SOUTH Devon's tourism industry has been hard hit in the wake of the Dawlish rail line disaster, MPs have been told.
Representatives of South Devon councils lobbied MPs on the need to secure the future of the Dawlish line, explore alternatives, and outlined the economic impact of the storm damage.
Torbay Mayor Gordon Oliver told MPs there had been a profound drop in bookings, particularly for Easter.
This is despite the fact First Great Western has this week started selling tickets for Maundy Thursday.
He told MPs: "This is certainly having a very profound adverse effect on our tourism industry. The signs are there is a 75 per cent negative effect on bookings for the season and particularly for Easter. We want to see restoration of the Dawlish line."
Laurence Murrell, managing director of TLH Leisure resort, one of the Bay's biggest hotel operators, told the Herald Express bookings in January had been quite good, but advanced bookings dropped off when the February storms began and had not yet recovered.
He said: "It affected half term a little bit. I am optimistic it can still be turned round. I don't think it means we are going to have a terrible Easter or summer. It highlights the folly of reducing the funding to the ERTC."
Deputy mayor Dave Thomas, who was also at the transport select committee meeting and a briefing for MPs, said the concern is people believe the damage suffered at Dawlish and the Somerset Levels was affecting the whole of the west country.
"People think the south west is closed, full stop, with severely damaged infrastructure," he said. "I understand there is a government marketing initiative due to be announced and some funding for us to get the message across that we are open for business."
At the meeting it was revealed there are five options for alternative rail routes being considered by Network Rail. They are also looking at future protection for the Dawlish line.

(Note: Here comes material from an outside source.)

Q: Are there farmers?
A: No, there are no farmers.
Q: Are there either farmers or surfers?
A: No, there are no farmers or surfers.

Mr Thomas said the priority was for the Dawlish line to be made permanently resilient, with a new breakwater if necessary.
"We need some kind of breakwater which is further out from the wall to provide protection for the next 50 to 60 years. Kingskerswell bypass took 50 years to build, an alternative rail route could be 15 to 20 years away."
Torbay Lib Dem MP Adrian Sanders, who serves on the transport select committee, made a plea for 'unity' amid fears lobbying for alternative routes and a sub-three hour London train services to Plymouth will put services to South Devon at risk.
"You're not going to retain both lines," he said. "At least in what remains for my lifetime it is Dawlish — what we therefore have to do is improve the line east of Exeter."
Newton Abbot MP Anne Marie Morris, who was not at the meeting, said: "The Dawlish line is not just a marvel from the age of Brunel that the people of Teignbridge value, it is a vital artery for the economy of the South West and my constituency.
"Its future is sacrosanct to me, and while I am happy to see additional routes for the south west, they must be precisely that, and not alternatives."